Sting Ray Robb

Sting Ray Robb is one of three NTT INDYCAR SERIES drivers who will experience racing at Texas Motor Speedway for the first time next weekend. But unlike many series rookies that have come before him, Robb had never seen the high-banked, 1.5-mile track before testing on it last week, and he had never been on a computer that could simulate it.

Robb also had never driven on a superspeedway of any kind, so this experience was certainly eye-opening, especially at speeds approaching 220 mph.

“That was the first time I’ve had my breath taken away by the speed of a car I was driving,” he said.

The driver of the No. 51 biohaven Honda of Dale Coyne Racing with Rick Ware Racing completed nearly 200 laps during the two-day test, joining fellow series rookies Benjamin Pedersen of AJ Foyt Racing and Agustin Canapino of Juncos Hollinger Racing in the session.

The PPG 375 is Sunday, April 2 on NBC, Peacock and the INDYCAR Radio Network.

Robb agreed to give an insider’s look at how an INDYCAR SERIES newcomer adapts to the superspeedway in Fort Worth, Texas.

“I think for any driver the extra 40 mph you’re doing at the end of the straightaway (at a superspeedway) doesn’t seem like much more, and that’s not the case,” he said. “Two-hundred twenty (mph) is quick!”

Robb said it took him a half-dozen laps to get the nerve to test the limits of the car.

“Like the fourth or fifth lap I was still in fourth gear and doing around 190 mph,” he said, laughing. “I was like, ‘All right, we’re not messing around anymore, let’s go flat and see what happens, and if I get in trouble then I can lift (off the throttle).’

“It took a couple of laps to wind up (the engine power), and I definitely had to slide my left foot over on top of my right foot to make sure I didn’t lift, but it was fun.”

Robb said the lateral push on his body in the corners, which reached 4 Gs, was more sustained than he expected.
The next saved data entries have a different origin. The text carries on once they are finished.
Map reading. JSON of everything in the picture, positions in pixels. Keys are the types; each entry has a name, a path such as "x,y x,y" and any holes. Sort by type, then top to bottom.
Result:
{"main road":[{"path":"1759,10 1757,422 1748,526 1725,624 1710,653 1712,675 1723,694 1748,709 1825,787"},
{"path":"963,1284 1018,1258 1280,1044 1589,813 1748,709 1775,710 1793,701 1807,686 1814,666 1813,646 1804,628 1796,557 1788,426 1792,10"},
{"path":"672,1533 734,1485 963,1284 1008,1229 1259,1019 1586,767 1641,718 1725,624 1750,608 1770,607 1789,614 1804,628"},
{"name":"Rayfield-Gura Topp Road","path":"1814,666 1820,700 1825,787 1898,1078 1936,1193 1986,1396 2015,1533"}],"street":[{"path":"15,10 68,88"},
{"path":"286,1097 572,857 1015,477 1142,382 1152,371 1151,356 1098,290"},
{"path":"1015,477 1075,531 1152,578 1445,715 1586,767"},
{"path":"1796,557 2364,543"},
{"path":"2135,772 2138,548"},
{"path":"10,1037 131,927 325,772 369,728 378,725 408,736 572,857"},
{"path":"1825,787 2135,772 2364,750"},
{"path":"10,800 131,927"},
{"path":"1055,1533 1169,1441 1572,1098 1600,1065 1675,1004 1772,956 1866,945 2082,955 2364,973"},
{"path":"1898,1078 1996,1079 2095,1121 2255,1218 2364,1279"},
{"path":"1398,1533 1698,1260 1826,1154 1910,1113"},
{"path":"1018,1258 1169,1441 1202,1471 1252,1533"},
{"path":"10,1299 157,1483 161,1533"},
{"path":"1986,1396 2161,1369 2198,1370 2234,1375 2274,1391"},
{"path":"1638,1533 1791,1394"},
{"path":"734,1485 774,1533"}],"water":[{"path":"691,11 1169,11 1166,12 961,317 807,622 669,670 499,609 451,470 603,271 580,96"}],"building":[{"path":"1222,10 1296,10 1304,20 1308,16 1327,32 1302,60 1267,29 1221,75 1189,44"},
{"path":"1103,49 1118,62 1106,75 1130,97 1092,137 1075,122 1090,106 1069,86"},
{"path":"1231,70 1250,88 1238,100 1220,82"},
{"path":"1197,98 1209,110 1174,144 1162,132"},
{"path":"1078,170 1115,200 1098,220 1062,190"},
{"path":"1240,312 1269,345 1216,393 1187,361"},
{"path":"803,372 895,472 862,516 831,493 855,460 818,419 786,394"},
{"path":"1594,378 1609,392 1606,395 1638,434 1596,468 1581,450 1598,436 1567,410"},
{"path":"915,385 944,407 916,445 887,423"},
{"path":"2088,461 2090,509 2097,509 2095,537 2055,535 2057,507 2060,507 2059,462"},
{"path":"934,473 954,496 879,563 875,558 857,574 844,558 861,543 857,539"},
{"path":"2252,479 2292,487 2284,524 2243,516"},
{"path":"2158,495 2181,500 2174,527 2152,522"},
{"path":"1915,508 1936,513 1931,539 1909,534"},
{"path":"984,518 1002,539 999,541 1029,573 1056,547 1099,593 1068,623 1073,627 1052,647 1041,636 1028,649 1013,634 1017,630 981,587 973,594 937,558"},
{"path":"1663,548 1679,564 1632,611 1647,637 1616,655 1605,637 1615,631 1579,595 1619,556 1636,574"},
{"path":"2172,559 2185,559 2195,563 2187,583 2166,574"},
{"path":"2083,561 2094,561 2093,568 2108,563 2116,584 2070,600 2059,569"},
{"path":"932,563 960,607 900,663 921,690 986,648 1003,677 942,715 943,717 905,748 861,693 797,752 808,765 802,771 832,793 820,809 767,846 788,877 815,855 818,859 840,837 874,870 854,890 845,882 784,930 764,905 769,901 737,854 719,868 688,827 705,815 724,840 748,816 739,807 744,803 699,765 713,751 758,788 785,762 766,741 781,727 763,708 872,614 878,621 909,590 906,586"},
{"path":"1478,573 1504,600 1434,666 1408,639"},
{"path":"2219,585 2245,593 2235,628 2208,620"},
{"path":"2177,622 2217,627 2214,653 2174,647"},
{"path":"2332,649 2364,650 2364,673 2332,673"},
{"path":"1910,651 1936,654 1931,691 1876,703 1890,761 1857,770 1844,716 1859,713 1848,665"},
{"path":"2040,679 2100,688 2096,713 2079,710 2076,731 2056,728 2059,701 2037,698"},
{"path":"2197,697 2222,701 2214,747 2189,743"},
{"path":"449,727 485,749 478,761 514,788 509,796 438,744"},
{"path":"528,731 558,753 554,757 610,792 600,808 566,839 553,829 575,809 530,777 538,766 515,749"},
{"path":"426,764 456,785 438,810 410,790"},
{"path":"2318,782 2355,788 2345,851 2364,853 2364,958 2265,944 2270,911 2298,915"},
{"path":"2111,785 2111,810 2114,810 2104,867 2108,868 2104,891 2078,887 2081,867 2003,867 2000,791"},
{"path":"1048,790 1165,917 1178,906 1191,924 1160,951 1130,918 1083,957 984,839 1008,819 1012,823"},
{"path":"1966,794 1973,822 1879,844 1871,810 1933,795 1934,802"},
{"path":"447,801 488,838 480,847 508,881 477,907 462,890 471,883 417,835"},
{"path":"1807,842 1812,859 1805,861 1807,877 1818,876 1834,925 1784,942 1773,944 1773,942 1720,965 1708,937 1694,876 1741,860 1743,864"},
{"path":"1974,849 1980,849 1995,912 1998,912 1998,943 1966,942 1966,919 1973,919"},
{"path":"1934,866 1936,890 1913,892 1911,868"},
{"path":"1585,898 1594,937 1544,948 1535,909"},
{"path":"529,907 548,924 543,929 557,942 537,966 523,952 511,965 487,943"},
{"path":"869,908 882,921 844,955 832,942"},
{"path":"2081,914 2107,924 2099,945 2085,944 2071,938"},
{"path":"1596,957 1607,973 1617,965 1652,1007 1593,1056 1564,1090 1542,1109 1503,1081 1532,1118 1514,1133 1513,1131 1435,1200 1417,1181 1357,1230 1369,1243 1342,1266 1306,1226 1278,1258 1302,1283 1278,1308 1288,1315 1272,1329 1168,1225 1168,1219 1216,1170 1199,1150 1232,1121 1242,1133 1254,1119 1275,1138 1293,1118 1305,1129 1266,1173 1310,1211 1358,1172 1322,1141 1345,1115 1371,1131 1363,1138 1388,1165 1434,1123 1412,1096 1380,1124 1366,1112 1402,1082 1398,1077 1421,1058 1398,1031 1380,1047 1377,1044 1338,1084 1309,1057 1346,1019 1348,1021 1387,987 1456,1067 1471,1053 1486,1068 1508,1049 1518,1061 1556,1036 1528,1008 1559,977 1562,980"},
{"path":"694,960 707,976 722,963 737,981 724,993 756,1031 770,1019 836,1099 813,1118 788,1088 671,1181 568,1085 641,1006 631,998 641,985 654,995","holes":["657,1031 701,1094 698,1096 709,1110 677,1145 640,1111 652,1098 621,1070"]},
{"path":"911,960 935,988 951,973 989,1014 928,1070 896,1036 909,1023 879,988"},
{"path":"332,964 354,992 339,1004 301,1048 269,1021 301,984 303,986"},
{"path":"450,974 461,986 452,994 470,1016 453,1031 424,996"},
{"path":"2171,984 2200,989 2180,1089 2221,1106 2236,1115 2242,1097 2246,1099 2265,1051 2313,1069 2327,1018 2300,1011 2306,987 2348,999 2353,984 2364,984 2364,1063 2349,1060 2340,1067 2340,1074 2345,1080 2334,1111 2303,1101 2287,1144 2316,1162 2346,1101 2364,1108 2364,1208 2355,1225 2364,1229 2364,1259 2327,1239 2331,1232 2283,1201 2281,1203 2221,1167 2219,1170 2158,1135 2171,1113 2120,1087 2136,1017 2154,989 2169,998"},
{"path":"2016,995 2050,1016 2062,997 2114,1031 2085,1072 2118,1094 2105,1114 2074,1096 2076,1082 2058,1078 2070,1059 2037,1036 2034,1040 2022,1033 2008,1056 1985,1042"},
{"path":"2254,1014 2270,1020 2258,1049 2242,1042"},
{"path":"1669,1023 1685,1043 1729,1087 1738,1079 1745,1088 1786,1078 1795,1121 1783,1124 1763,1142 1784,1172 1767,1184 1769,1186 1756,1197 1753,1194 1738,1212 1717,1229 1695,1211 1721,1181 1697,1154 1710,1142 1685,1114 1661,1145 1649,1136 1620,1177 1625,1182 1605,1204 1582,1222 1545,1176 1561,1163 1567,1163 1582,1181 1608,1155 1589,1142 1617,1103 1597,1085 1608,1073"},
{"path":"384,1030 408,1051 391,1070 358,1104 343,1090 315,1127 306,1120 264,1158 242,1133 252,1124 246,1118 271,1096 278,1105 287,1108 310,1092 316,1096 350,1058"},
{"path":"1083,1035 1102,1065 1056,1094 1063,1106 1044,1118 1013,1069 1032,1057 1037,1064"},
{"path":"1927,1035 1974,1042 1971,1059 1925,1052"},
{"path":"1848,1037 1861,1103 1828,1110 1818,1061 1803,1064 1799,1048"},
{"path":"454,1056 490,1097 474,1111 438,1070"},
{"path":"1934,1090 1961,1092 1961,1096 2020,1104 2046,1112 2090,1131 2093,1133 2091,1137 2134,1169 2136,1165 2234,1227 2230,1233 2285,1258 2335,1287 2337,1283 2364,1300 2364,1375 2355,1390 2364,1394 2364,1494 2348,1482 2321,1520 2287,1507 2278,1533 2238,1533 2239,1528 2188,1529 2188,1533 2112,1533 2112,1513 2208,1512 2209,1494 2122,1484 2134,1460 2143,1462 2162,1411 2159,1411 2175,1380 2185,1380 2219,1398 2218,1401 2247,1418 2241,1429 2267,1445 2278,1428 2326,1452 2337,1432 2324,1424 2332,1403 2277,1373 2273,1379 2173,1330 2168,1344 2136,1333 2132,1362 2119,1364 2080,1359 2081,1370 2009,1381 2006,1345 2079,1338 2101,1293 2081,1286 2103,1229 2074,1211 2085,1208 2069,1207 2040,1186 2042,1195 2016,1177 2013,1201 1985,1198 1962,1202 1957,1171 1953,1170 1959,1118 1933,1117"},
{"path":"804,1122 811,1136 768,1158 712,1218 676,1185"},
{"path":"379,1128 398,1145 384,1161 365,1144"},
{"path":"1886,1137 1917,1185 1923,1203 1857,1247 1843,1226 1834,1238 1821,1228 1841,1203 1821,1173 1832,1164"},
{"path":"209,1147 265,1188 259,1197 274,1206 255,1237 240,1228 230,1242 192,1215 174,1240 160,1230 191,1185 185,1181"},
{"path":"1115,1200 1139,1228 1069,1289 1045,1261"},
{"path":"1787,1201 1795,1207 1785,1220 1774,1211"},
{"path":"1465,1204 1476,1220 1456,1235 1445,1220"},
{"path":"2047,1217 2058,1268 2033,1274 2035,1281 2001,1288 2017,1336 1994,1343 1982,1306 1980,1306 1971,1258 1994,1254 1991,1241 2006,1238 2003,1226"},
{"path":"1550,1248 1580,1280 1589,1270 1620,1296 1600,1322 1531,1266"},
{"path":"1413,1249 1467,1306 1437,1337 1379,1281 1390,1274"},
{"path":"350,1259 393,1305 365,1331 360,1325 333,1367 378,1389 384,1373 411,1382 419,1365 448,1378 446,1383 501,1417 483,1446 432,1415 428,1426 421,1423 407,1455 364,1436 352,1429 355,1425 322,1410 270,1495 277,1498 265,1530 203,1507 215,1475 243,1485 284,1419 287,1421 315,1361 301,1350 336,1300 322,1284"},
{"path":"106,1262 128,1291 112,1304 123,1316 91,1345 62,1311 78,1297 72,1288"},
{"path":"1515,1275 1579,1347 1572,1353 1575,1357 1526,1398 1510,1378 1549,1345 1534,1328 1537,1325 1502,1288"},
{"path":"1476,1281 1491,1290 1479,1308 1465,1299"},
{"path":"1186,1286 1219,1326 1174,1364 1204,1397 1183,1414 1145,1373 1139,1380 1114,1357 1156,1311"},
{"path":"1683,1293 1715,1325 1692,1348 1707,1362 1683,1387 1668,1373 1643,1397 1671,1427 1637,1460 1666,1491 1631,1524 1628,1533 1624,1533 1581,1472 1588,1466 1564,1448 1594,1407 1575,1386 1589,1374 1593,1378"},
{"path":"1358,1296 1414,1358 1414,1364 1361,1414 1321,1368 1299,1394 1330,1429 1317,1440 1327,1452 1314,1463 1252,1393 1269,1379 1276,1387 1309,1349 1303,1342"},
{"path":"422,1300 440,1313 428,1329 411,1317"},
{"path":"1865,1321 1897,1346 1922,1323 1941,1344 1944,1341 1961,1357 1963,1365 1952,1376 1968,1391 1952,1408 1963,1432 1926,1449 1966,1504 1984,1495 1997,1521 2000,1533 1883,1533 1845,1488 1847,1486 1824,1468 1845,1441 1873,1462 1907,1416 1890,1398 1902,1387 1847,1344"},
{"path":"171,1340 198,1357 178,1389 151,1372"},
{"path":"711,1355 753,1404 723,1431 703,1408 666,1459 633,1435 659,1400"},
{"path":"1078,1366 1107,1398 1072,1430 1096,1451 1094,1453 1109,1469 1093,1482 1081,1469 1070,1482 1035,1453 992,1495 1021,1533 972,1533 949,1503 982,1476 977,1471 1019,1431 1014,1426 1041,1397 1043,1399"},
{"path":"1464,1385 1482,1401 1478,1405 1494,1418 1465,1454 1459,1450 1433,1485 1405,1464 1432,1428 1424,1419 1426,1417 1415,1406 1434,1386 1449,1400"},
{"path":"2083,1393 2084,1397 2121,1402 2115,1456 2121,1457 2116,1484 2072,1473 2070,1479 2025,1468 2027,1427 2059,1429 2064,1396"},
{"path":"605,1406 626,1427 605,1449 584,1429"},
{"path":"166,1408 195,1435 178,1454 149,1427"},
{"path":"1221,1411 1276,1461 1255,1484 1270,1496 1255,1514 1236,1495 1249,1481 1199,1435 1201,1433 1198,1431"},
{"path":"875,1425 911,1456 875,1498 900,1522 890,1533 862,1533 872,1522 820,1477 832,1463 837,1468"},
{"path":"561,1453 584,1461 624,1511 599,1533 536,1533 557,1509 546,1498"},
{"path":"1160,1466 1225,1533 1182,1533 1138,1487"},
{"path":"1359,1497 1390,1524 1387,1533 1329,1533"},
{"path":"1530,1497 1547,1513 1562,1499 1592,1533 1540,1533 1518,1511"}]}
Drivers experience similar levels in road racing, but they’re split-second in relative time despite going from side to side depending on the direction of the corner. In part because Robb didn’t have a good place to rest his heel during the Texas test, his left leg glutes were cramping as he worked to keep his right foot on the gas pedal.

Robb said his point of emphasis was hitting the turn-in location in Turn 1.

“Setting your eyesight up the road is a big focus (at Texas) because the (increased) speed is something you have to get used to,” he said. “We calculated that you’re (traveling) at 318 feet per second there, so when you turn in you’re looking as far as the concrete wall (on the left side) allows you to see. If you don’t look that far ahead, your apex is not going to be late enough, and if you have an early apex, you’re just going to wash up to the wall.

“So, the main focus in (Turns) 1 and 2 is getting a good line (out of Turn 2) onto the back straightaway so you can make a good run down to (Turns) 3 and 4. Most passes will happen in some coordination between the run out of 1 and 2 because 3 and 4 are pretty much (full speed) because that corner is easier, as it opens up more on exit, and that allows you to carry the speed because the grip level is there.

“It all goes back to (Turns) 1 and 2. The big focus is getting that late-apex spot correct and (understanding) where the turn-in is. What is the positioning of the hands that’s required to hit that apex at the right point? A superspeedway is not like a road course or street circuit where turning in and hitting the apex is opening your hands and getting off (the corner); it’s a very slow movement. The faster you go (in the car) the slower and smoother you have to be with your hands.”

Robb said a big benefit was having access to watch in-car video of other drivers competing at Texas, particularly that of oval veteran Takuma Sato, who last year drove the same car that Robb is driving this year. Sato, a two-time winner of the Indianapolis 500 presented by Gainbridge, qualified third in last year’s Texas race, so Robb compared his corner lines and hand movements to that of teammate David Malukas and others available on YouTube.

“Just tried to get as much media content in my brain as possible,” he said.

Drivers often say it’s one thing to test at a track, yet another to race there, and that couldn’t be truer of Texas, where next week’s 28-car field will require quick decision-making at every corner.

Robb was asked if he is ready to race there. Again laughing, he wasn’t sure how to answer that.

“I think that’s a trick question because I don’t think any (rookie) is ever ready to race there,” he said. “Texas is such a wild race. The fact we’re doing what we’re doing (in testing), let alone racing on it, is crazy! But I think I will be ready come race day.

“(Success) is a matter of seeing what it’s like there in traffic and what kind of a car do I need? In the test, I got used to the (in-car) tools that we have – the weight jacker, the anti-roll bar, all of those things – so I can get the car good for myself. Especially in race trim, I think that plays even more of a factor because if you’re in the aero wash or out of the aero wash, you’ve got to adjust your tools accordingly otherwise the balance of the car is going to be off.”